# Wanted: an awesome salsa recipe



## kentuckiense (Sep 3, 2006)

My girlfriend and I have become quite the experts on the cheap Mexican restaurants of Williamsburg and Virginia Beach, Virginia. You know the type of place. Immediately they bring out a basket of chips and a bowl of salsa. What we are after is a recipe that best mimics that classic cheap-Mexican-restaurant salsa. You know, not very chunky, lots of cilantro, etc. We've tried many times and always failed.

Tostitos salsa sucks.


----------



## PHRAG (Sep 3, 2006)

Well, I hate runny salsa, so this recipe is not what you are looking for. But I am going to post it anyway because it is an AWESOME salsa recipe.

Mix these to your own tastes. This makes a huge bowl, so just cut it in half if you want a smaller amount.

2-3 cans diced tomato
One half a sweet yellow onion, finely chopped
Two jalapeno peppers, de-seeded and finely diced
One avocado, skinned and cut into medium cubes
2 tablespoons fresh cilantro, finely chopped

Minced fresh garlic to taste
Salt and Pepper to taste

Make a day in advance and chill before serving with oven warmed tortilla chips. 
:drool: 

The onion and jalapeno add a nice spice, and the tomato and avocado keep it mellow and sweet. Classic cilantro taste with just the slightest hint of garlic. It doesn't taste like spaghetti sauce. Most salsas lack any garlic and they are poorer for it, IMO.


----------



## Heather (Sep 4, 2006)

The best red salsa I've ever had was at Los Quates in Albuquerque.


----------



## Sue (Sep 4, 2006)

Another recipe you don't want (I also disparage your runny-salsa-eating ways):

Dice some tomatoes. Also dice a sweet onion or two. I aim for between a 2:1 and 1:1 ratio of tomato to onion, but normal persons will likely prefer rather closer to 2:1. Chop up a whole bunch of cilantro. Take one or two fresh ears of corn and cut the kernels off the cob. Mix everything together, add salt, ground cumin, and plenty of cayenne.


----------



## Marco (Sep 4, 2006)

Zach you can always just take the above recipes and instead of dicing tomatoes go puree them and add a whole bunch of chopped pureed cilantro


----------



## Heather (Sep 4, 2006)

When I make salsa, it's a pretty rough, basic recipe. It is definitely chunky though, not runny (I'm w/ the rest of the crowd on your texture preferences). Similar tomato to onion ratio as Sue suggests, around 2:1.

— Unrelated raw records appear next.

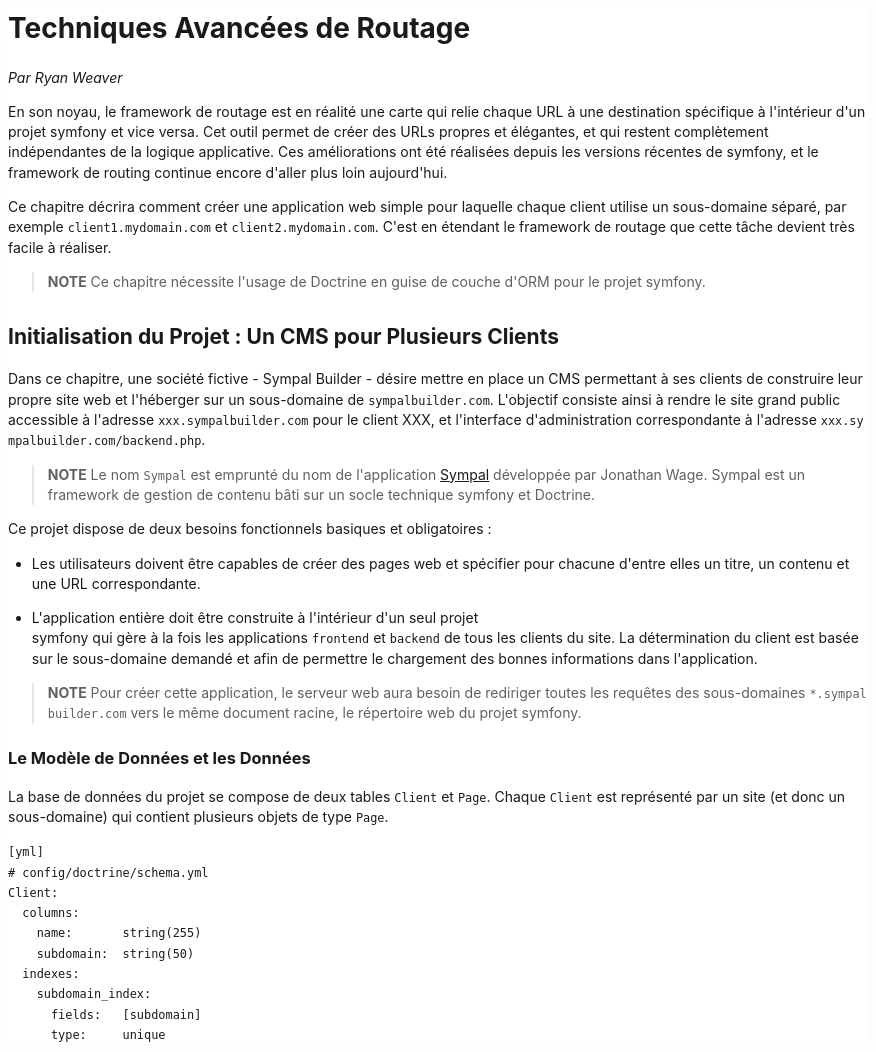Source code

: Techniques Avancées de Routage
==============================

*Par Ryan Weaver*

En son noyau, le framework de routage est en réalité une carte qui relie chaque URL à une destination spécifique à l'intérieur d'un projet symfony et vice versa. Cet outil permet de créer des URLs propres et élégantes, et qui restent complètement indépendantes de la logique applicative. Ces améliorations ont été réalisées depuis les versions récentes de symfony, et le framework de routing continue encore d'aller plus loin aujourd'hui.

Ce chapitre décrira comment créer une application web simple pour laquelle chaque client utilise un sous-domaine séparé, par exemple `client1.mydomain.com` et `client2.mydomain.com`. C'est en étendant le framework de routage que cette tâche devient très facile à réaliser.

>**NOTE**
>Ce chapitre nécessite l'usage de Doctrine en guise de couche d'ORM pour le
>projet symfony.

Initialisation du Projet : Un CMS pour Plusieurs Clients
--------------------------------------------------------

Dans ce chapitre, une société fictive - Sympal Builder - désire mettre en place un CMS permettant à ses clients de construire leur propre site web et l'héberger sur un sous-domaine de `sympalbuilder.com`. L'objectif consiste ainsi à rendre le site grand public accessible à l'adresse `xxx.sympalbuilder.com` pour le client XXX, et l'interface d'administration correspondante à l'adresse `xxx.sympalbuilder.com/backend.php`.

>**NOTE**
>Le nom `Sympal` est emprunté du nom de l'application
>[Sympal](http://www.sympalphp.org/) développée par Jonathan Wage. Sympal est un 
>framework de gestion de contenu bâti sur un socle technique symfony et 
>Doctrine.

Ce projet dispose de deux besoins fonctionnels basiques et obligatoires :

  * Les utilisateurs doivent être capables de créer des pages web et spécifier 
    pour chacune d'entre elles un titre, un contenu et une URL correspondante.

  * L'application entière doit être construite à l'intérieur d'un seul projet  
    symfony qui gère à la fois les applications `frontend` et `backend` de tous 
    les clients du site. La détermination du client est basée sur le 
    sous-domaine demandé et afin de permettre le chargement des bonnes 
    informations dans l'application.

>**NOTE**
>Pour créer cette application, le serveur web aura besoin de rediriger toutes 
>les requêtes des sous-domaines `*.sympalbuilder.com` vers le même document 
>racine, le répertoire web du projet symfony.

### Le Modèle de Données et les Données

La base de données du projet se compose de deux tables `Client` et `Page`. Chaque `Client` est représenté par un site (et donc un sous-domaine) qui contient plusieurs objets de type `Page`.

    [yml]
    # config/doctrine/schema.yml
    Client:
      columns:
        name:       string(255)
        subdomain:  string(50)
      indexes:
        subdomain_index:
          fields:   [subdomain]
          type:     unique
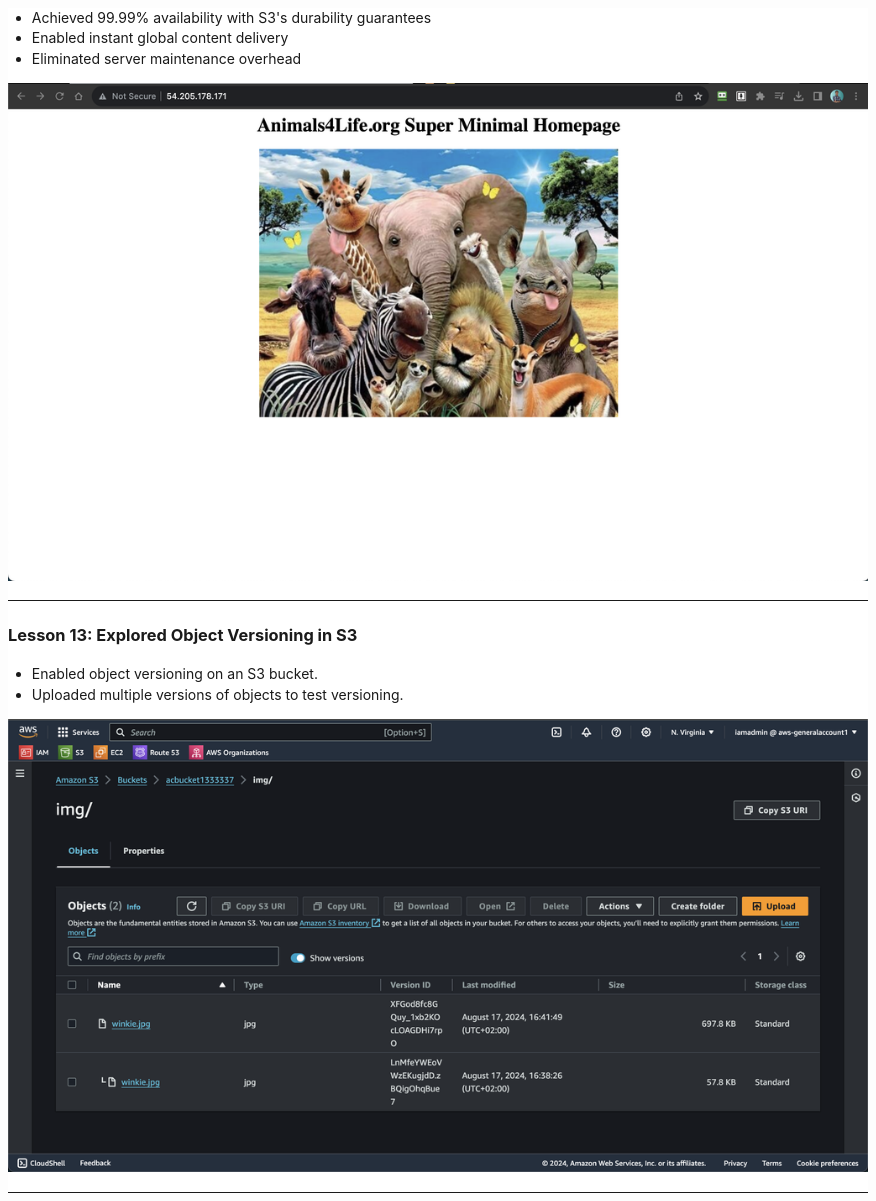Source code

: - Achieved 99.99% availability with S3's durability guarantees
- Enabled instant global content delivery
- Eliminated server maintenance overhead

![S3 Static Website](images/A4L%20no%20domain%20webpage.png)

---

### **Lesson 13: Explored Object Versioning in S3**

- Enabled object versioning on an S3 bucket.
- Uploaded multiple versions of objects to test versioning.

![S3 Versioning](images/Object%20versioning.png)

---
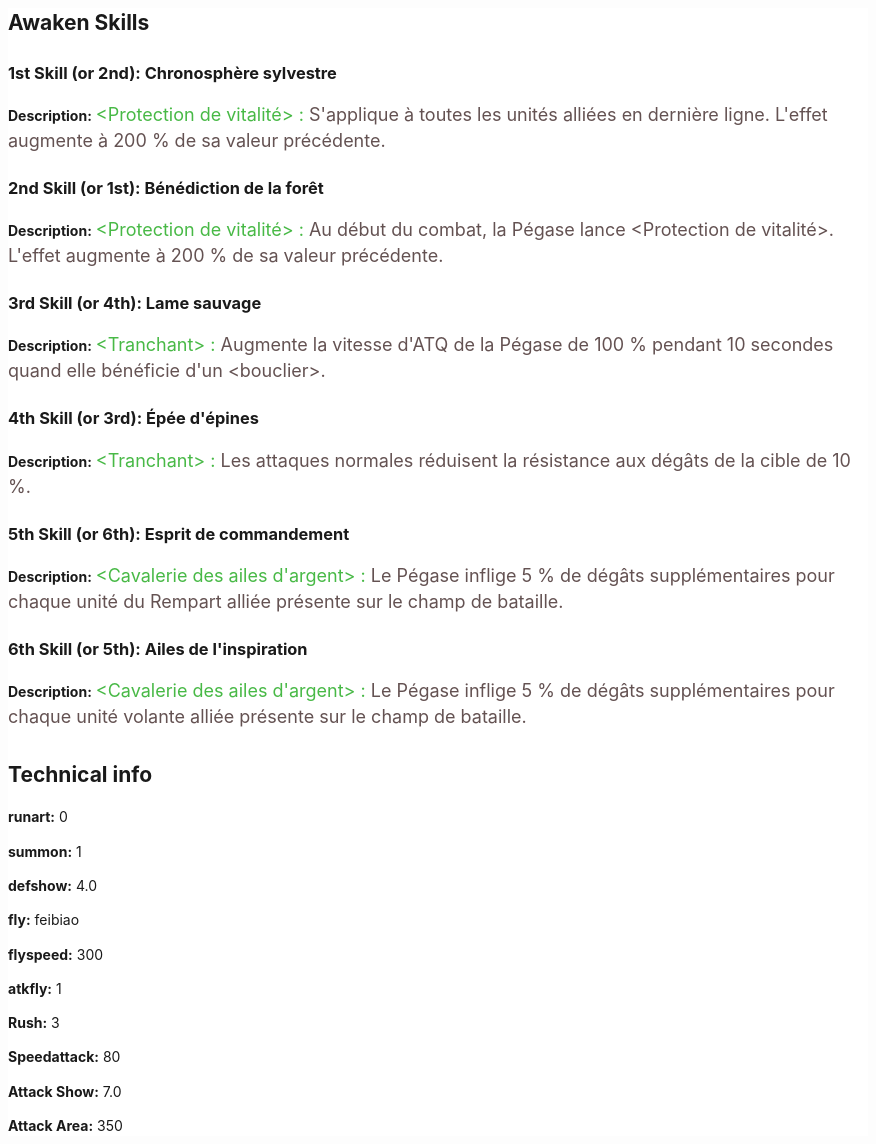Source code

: ## Awaken Skills

### 1st Skill (or 2nd): Chronosphère sylvestre
 **Description:** <span style="color: #48b946;font-size:18px">&lt;Protection de vitalité&gt; : </span><span style="color: #645252;font-size:18px">S'applique à toutes les unités alliées en dernière ligne. L'effet augmente à 200 % de sa valeur précédente.</span>

### 2nd Skill (or 1st): Bénédiction de la forêt
 **Description:** <span style="color: #48b946;font-size:18px">&lt;Protection de vitalité&gt; : </span><span style="color: #645252;font-size:18px">Au début du combat, la Pégase lance &lt;Protection de vitalité&gt;. L'effet augmente à 200 % de sa valeur précédente.</span>

### 3rd Skill (or 4th): Lame sauvage
 **Description:** <span style="color: #48b946;font-size:18px">&lt;Tranchant&gt; : </span><span style="color: #645252;font-size:18px">Augmente la vitesse d'ATQ de la Pégase de 100 % pendant 10 secondes quand elle bénéficie d'un &lt;bouclier&gt;.</span>

### 4th Skill (or 3rd): Épée d'épines
 **Description:** <span style="color: #48b946;font-size:18px">&lt;Tranchant&gt; : </span><span style="color: #645252;font-size:18px">Les attaques normales réduisent la résistance aux dégâts de la cible de 10 %.</span>

### 5th Skill (or 6th): Esprit de commandement
 **Description:** <span style="color: #48b946;font-size:18px">&lt;Cavalerie des ailes d'argent&gt; : </span><span style="color: #645252;font-size:18px">Le Pégase inflige 5 % de dégâts supplémentaires pour chaque unité du Rempart alliée présente sur le champ de bataille.</span>

### 6th Skill (or 5th): Ailes de l'inspiration
 **Description:** <span style="color: #48b946;font-size:18px">&lt;Cavalerie des ailes d'argent&gt; : </span><span style="color: #645252;font-size:18px">Le Pégase inflige 5 % de dégâts supplémentaires pour chaque unité volante alliée présente sur le champ de bataille.</span>

## Technical info
 **runart:** 0

 **summon:** 1

 **defshow:** 4.0

 **fly:** feibiao

 **flyspeed:** 300

 **atkfly:** 1

 **Rush:** 3

 **Speedattack:** 80

 **Attack Show:** 7.0

 **Attack Area:** 350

Good tomatoes (fresh), diced
red onion, minced
lots of minced serrano chiles (or to taste if you aren't a spice lover like me)
fresh chopped cilantro
lots of lime juice
salt.

And, I'd throw an avocado into the mix to make it even better.


----------



## Jon in SW Ohio (Sep 4, 2006)

Best salsa I ever had was the year my mom grew Tomatillos (Husk Tomatos), have to get the recipe from her, but I think she did it by eye like most of her cooking.

Jon
________
Extreme Q Vaporizer Review


----------



## adiaphane (Sep 4, 2006)

I say any salsa recipe is greatly improved by the addition of habenero peppers.


----------



## Rick (Sep 4, 2006)

Need to add some epazote too:drool:


----------



## Eric Muehlbauer (Sep 4, 2006)

OK....this is what I do...first, take a garlic clove, a fresh red hot pepper (preferably a fresh habanero...but take the flesh out if you are using that one!), a small sweet onion and a handfull of cilantro...along with the juice of half a lime and a tbsn or so of good quality Thai fish sauce...(Yeah, go ahead and use salt if you can't find the stuff...or are chicken....) and maybe a sprinkle of cumin and black pepper.....chuck it all in a food processor, then dump it in a bowl. Next, dice up a nice cucumber, preferable the small seeded middle-eastern type...otherwise a kirby with the phlegm removed.... and two real tomatoes...the kind that look and taste like tomatoes...the kind you have to grow yourself or buy in a farmers market in the summer...if you have to buy supermarket tomatoes, then buy jarred salsa.....nice small dice, say 1 cm diameter.....mix it all up, and you're set to go! For grilled fish, I like to add some pineapple........Take care, and stuff your faces.....Eric


----------



## littlefrog (Sep 5, 2006)

I make salsa in 20 pound batches... So I don't know how to make just a little. It depends on what I have in the garden.

I seed and dice plum tomatos, and add 50% or so of the volume of tomatoes in sweet peppers. I love peppers, as many different kinds and colors as I have. Pimiento peppers work really well in salsa, for some reason. A few pounds of seeded and chopped jalepeno (I like to wait until they get red on the plant, like a sweet pepper - you never find them that way at the store). A generous amount of diced red or yellow onion, more garlic than i think I need, and usually two or three big bunches of chopped cilantro for a big batch. Sometimes I whirr everything through the food processor, sometimes not, depends on what i want to do. That gets heated on the stove to a simmer, I add some vinegar ( a few cups), and can the salsa in pints in a hot water bath. The vinegar is to get the acidity up for canning, you can leave it out if you are freezing the salsa (which also works, but the texture is better if you freeze the finely chopped salsa).

Mildly spicy, but not scary. If I want scary I add habeneros...


----------



## Heather (Sep 5, 2006)

So, Rob, what do we have to do to get some of this salsa from you? It sounds great. Perhaps you should put that on your website as well.


----------



## littlefrog (Sep 5, 2006)

I make just about enough to give some away for gifts and keep me in salsa for a year, not much left over. It takes a long time to make... I'm sure there is some expensive and annoying process to go through in order to sell preserved foods on the internet. Now, giving away a pint with some obscenely large orchid purchase might be legal... *grin*


----------